TASK STATEMENT: Could you write out every record below exactly, leaving the pictures out?

Images with object cuboids:

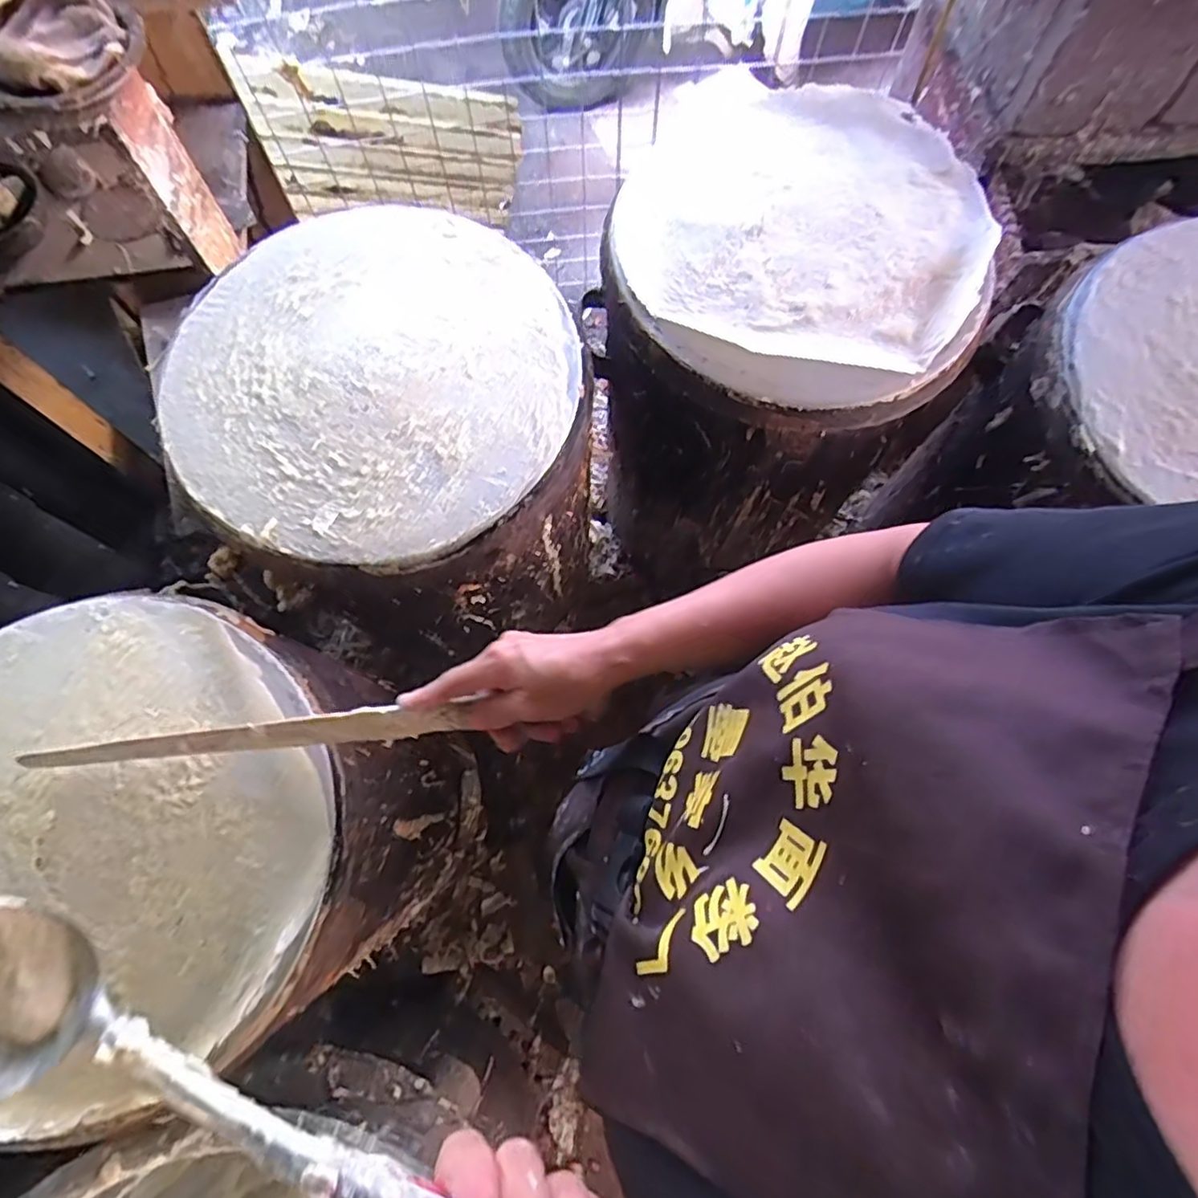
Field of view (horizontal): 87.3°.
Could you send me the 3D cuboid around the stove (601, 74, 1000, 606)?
[{"bbox_3d":[0.204,-0.277,0.895,0.365,0.582,0.395,14,76,4],"label":"stove"}]

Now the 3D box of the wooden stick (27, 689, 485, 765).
[{"bbox_3d":[-0.249,0.099,0.456,0.341,0.025,0.021,-7,75,4],"label":"wooden stick"}]

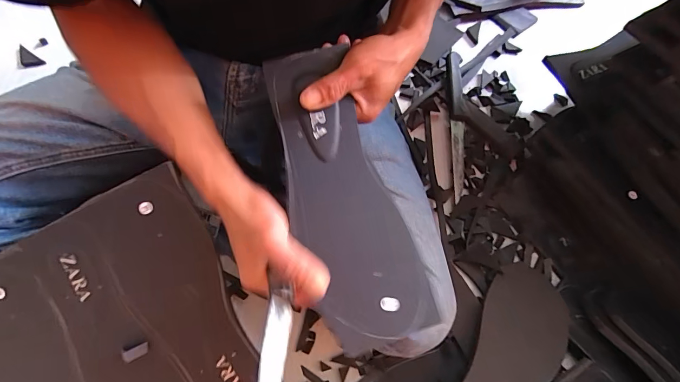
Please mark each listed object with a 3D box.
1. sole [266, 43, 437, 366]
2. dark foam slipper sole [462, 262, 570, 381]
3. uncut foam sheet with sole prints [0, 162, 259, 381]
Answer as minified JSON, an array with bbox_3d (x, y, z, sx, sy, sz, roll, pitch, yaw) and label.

THE COMPLETED TASK:
Field of view (horizontal): 87.3°.
Could you send me the 3D cuboid around the stove (601, 74, 1000, 606)?
[{"bbox_3d":[0.204,-0.277,0.895,0.365,0.582,0.395,14,76,4],"label":"stove"}]

Now the 3D box of the wooden stick (27, 689, 485, 765).
[{"bbox_3d":[-0.249,0.099,0.456,0.341,0.025,0.021,-7,75,4],"label":"wooden stick"}]

Please mark each listed object with a 3D box.
1. sole [266, 43, 437, 366]
2. dark foam slipper sole [462, 262, 570, 381]
3. uncut foam sheet with sole prints [0, 162, 259, 381]
Answer as minified JSON, an array with bbox_3d (x, y, z, sx, sy, sz, roll, pitch, yaw) and label.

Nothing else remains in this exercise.